Is farmed or wild fish better from an environmental point of view?
Neither. Both systems have good options and really unsustainable ones. Wild capture fisheries can be harmful to the seabed and result in unwanted bycatch, while aquaculture can affect the environment through pollution from chemicals, escaped fish and disease. For farmed fish customers should seek out the ASC or “RSPCA-assured” labels for peace of mind. Waitrose, for example, says its “responsible seafood” policy considers issues pertinent to each system, with catch method most relevant for wild fish, while responsible sourcing of feed applies to farmed.
Should I just buy Omega 3 pills instead? Where does that fish oil come from?

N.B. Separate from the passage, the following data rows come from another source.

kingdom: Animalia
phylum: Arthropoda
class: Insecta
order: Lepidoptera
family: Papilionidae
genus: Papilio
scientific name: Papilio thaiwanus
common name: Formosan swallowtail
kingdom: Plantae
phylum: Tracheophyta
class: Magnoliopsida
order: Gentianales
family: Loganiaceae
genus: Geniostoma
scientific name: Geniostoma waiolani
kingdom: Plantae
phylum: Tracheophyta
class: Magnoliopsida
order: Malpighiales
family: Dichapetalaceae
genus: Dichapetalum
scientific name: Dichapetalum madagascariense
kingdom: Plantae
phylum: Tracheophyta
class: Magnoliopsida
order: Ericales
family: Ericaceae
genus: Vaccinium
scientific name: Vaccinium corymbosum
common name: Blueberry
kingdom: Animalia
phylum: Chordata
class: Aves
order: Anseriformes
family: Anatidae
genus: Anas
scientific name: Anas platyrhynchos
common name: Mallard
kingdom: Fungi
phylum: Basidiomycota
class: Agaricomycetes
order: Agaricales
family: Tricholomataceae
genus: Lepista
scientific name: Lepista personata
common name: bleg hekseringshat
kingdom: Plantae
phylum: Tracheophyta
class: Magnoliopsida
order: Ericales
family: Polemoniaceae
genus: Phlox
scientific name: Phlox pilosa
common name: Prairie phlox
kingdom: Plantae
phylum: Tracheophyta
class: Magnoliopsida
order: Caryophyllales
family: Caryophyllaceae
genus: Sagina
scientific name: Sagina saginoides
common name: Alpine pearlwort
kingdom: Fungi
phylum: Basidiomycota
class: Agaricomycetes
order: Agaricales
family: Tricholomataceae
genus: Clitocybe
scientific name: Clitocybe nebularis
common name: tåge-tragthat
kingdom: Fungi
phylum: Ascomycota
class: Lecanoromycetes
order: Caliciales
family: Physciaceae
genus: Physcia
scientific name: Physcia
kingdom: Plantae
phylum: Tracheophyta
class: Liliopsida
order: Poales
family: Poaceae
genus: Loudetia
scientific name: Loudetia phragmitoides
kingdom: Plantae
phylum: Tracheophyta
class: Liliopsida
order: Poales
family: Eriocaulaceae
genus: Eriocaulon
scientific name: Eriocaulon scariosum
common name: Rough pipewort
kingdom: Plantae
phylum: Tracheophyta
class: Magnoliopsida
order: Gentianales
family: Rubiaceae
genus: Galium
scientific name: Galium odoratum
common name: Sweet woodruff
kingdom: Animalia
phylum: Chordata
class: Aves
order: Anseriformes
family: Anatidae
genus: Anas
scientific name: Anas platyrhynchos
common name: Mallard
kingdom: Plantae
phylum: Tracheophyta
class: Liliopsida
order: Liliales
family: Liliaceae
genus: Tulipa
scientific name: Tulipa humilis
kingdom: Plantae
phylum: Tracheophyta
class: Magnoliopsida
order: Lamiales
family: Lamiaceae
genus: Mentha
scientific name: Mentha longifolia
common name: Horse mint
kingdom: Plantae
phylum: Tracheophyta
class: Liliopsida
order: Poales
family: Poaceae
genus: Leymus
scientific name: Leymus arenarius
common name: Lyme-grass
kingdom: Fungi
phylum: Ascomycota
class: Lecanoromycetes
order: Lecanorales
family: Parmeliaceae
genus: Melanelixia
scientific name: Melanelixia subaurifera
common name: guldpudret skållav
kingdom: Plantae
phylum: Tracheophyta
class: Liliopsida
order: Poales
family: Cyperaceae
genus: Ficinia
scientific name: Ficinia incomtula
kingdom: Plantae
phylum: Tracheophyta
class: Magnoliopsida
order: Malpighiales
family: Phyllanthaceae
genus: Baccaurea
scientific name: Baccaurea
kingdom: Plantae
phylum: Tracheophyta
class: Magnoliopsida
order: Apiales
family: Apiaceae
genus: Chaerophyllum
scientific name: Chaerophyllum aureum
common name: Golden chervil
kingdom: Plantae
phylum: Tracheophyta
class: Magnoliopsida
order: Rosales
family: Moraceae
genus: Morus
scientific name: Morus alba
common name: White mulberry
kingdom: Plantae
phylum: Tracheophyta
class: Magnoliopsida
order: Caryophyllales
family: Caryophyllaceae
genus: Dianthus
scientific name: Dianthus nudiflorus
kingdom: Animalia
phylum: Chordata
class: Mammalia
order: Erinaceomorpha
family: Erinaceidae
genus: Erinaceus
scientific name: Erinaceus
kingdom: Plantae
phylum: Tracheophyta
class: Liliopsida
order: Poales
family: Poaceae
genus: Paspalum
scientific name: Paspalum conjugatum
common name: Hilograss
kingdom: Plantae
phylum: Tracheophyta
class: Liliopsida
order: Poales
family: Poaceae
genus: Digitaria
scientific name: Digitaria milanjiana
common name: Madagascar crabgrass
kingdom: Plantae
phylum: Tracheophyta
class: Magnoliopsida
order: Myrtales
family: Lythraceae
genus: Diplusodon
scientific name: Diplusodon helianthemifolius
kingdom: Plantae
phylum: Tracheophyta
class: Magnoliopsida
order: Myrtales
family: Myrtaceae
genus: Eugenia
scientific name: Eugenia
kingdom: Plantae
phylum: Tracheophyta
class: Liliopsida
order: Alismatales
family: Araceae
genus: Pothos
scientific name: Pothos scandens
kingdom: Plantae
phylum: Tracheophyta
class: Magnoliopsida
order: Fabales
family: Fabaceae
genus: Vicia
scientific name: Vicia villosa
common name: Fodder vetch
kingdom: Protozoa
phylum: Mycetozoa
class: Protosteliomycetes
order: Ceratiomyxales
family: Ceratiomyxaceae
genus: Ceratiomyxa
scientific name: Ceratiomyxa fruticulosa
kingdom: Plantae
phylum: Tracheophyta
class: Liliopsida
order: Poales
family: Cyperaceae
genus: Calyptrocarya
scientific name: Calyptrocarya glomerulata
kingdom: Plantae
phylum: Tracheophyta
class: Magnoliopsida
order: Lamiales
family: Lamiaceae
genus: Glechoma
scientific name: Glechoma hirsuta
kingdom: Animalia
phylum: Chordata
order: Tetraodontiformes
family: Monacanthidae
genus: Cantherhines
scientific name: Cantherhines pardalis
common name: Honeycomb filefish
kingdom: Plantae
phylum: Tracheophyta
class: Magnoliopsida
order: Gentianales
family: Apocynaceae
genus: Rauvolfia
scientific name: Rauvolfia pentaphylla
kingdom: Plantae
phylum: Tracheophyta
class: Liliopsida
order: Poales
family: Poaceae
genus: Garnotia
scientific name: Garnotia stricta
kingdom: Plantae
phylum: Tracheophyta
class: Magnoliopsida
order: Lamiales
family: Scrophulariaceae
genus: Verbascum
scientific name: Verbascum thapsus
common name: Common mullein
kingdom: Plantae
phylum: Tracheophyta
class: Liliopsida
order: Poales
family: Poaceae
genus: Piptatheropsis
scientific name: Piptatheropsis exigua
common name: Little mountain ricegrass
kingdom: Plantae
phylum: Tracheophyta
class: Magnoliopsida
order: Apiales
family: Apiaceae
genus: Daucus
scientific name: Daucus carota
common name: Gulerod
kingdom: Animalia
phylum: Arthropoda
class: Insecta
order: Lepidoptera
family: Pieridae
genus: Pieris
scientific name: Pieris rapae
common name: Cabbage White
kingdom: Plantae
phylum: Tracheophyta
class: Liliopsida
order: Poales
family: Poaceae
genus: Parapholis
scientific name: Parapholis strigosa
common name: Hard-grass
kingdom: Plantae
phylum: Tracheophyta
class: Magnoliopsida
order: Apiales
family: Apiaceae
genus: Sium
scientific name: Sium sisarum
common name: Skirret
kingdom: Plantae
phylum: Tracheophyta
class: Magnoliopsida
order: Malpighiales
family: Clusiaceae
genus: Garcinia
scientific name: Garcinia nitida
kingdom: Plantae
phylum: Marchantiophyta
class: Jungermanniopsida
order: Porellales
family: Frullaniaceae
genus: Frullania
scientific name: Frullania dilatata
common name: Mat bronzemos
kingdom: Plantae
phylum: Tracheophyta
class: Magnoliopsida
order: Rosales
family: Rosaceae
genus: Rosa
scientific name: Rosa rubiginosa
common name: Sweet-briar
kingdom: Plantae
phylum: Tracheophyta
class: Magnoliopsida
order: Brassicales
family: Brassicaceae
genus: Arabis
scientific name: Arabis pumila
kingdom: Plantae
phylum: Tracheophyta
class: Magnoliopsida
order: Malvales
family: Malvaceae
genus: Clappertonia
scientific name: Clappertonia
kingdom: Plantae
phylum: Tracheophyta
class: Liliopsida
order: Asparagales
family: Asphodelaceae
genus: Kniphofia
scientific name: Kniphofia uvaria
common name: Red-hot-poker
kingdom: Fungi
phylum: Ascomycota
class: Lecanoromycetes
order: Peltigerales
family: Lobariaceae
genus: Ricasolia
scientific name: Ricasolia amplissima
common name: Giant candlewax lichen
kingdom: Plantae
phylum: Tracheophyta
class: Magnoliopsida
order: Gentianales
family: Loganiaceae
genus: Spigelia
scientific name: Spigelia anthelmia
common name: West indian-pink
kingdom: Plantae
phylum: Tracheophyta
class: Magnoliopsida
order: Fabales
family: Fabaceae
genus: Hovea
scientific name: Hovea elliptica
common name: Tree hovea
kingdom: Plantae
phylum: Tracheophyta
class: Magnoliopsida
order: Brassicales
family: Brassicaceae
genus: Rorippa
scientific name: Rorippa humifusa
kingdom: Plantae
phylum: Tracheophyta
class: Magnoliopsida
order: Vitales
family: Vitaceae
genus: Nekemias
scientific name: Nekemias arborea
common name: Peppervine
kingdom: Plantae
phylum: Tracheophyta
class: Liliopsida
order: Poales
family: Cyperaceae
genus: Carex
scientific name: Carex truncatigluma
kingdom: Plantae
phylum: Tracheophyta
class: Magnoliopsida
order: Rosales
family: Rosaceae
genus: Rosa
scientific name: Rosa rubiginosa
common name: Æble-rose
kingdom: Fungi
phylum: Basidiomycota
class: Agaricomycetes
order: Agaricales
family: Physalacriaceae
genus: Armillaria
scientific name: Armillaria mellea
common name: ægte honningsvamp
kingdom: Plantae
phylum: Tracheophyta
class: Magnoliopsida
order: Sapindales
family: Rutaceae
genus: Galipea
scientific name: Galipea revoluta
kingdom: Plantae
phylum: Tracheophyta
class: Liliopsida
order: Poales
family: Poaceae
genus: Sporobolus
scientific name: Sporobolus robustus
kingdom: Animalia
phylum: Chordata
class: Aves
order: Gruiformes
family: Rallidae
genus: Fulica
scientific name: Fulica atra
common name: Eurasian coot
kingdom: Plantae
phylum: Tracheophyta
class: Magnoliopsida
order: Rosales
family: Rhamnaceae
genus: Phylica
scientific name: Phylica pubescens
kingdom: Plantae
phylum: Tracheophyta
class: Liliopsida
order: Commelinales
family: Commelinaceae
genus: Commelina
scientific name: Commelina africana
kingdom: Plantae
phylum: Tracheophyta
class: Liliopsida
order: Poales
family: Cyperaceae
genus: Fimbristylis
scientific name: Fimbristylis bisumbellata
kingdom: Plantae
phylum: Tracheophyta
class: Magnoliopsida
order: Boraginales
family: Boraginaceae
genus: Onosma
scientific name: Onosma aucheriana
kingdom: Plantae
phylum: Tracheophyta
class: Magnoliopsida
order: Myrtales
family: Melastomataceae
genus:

Swallowing a golden-coloured fish oil supplement is often touted as a way of getting a health-boosting shot of omega-3 nutrients every day without having to eat any fish. While some fish oil is made from cod, mackerel or sardines, most of its comes from Peruvian anchovetas, a type of anchovy, with the Guardian reporting concerns about overfishing and environmental damage caused by the industry. There are, however, a growing number of supplements badged as containing sustainable fish oil on the shelves of specialist stores like Holland & Barrett as well as in the supermarket, with Tesco and Morrisons offering them in their own brand ranges.